A Man Called Otto, aslında sinemada defalarca uygulanmış bir formül hikayesinin ürünü. İsveç yapımı orijinal filmi de bu formülün üzerine pek bir şey koyamadığı için sıradan bulmuştum. Doğrusu o filmin beni pek etkilediğini, hafızamda derin yer ettiğini söyleyemem ve bu filmi de tamamen yeni bir filmi izlercesine izledim… Fakat Marc Forster’ın uyarlaması, gerçekten orijinal filmin çok üzerinde bir etki bıraktı bende. Senaryoya katılan küçük farklılıklar konuyu derinleştirmiş, harika oyuncu seçimleri filmi sevmeyi çok kolaylaştırmış. Ortaya herkesi çok kolay yakalayabilecek, herkeste izler bırakabilecek bir film çıkmış…

A Man Called Otto, iyi bir karakter analizi filmi. İnsanların dönüştükleri kişinin ardındaki motivasyonları irdeleyen, bunlara çözüm sunan film.
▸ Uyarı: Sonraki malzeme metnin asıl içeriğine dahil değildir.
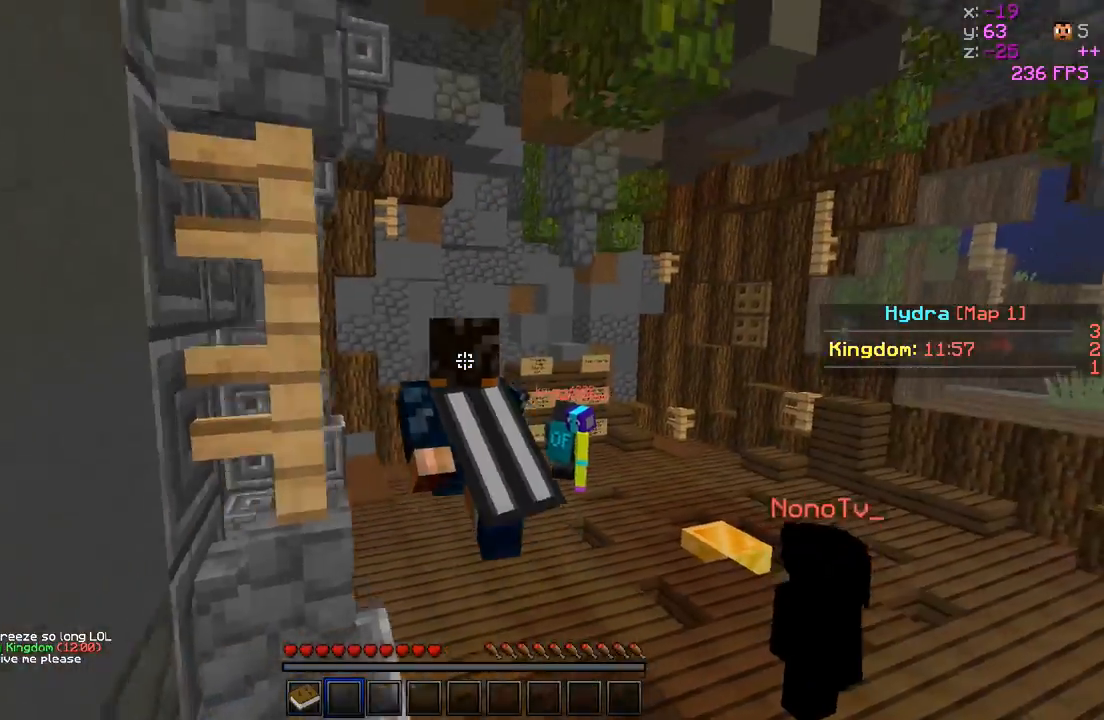
{"keys": ["w"], "events": []}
Ana karakterin bu tip filmlerde alışıldığın aksine bağnaz ya da cahil olmayıp etrafındakilere son derece duyarlı ve eğitimli biri oluşu da karakteri farklı, çok daha değerli kılmış. Karakterin bu nitelikleri yan konu olarak da filmin hiç göze sokmadan doğru ve etkili toplumsal mesajlar vermesinin önünü açmış…
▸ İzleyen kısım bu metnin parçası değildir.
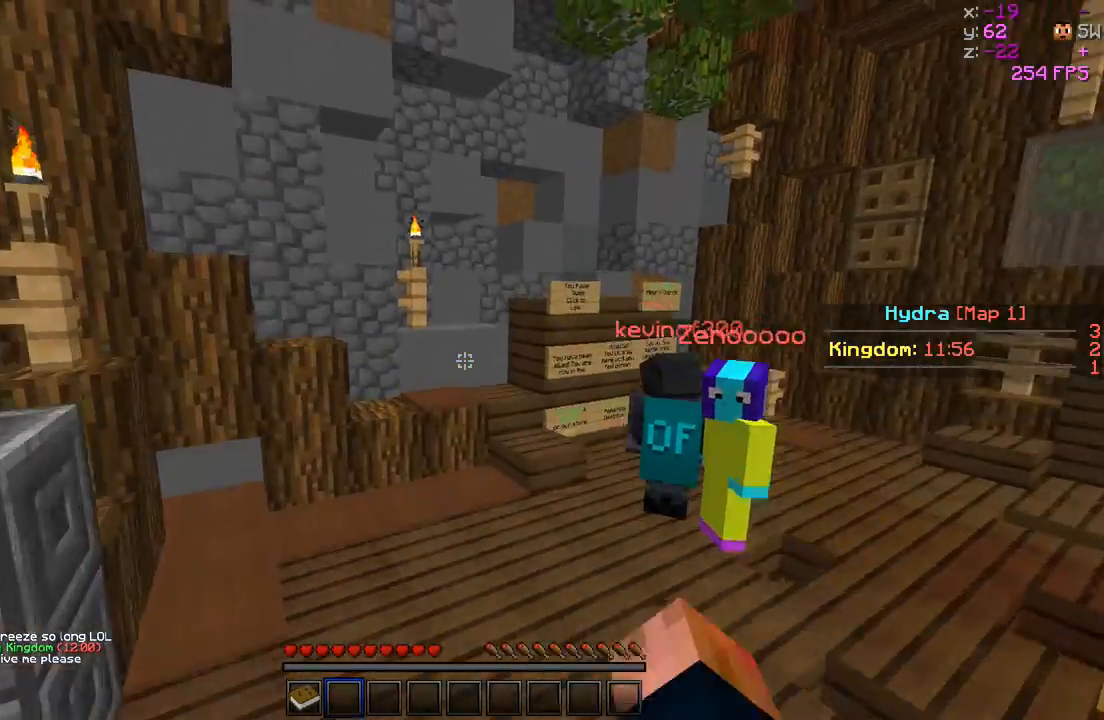
{"keys": ["w"], "events": []}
Gerçek bir yaşayan efsane Tom Hanks’in huysuz ihtiyar oynama çağına geldiğini görmek hüzünlendirici olsa da Otto, kendisi için şahane bir rol olmuş. Amerika’nın en iyi adamı olarak tanınan Tom Hanks’in dünyanın en huysuz adamını oynaması tezatı filmi tek başına ilgi çekici kılmaya yetmiş. Orijinal filmdeki başrol oyuncusunu da sevmiştim ancak Hanks, filmi alıp götürüp başka bir noktaya çıkarmış. Filmin duygusunun geçmesindeki payı devasa seviyede… Filmde Hanks’in altında kalmayan biri varsa o da şüphesiz Mariana Trevino. Meksikalı oyuncu hem çok sevilesi bir iş çıkarmış hem de duygusal anlarda devleşmiş… Rachel Keller da filmin esas kızı olarak hayran olunası… Filmin sürprizlerinden biri de Tom Hanks’in gençliğini oğlu Truman Hanks’in oynaması ki hiç fena iş çıkarmamış…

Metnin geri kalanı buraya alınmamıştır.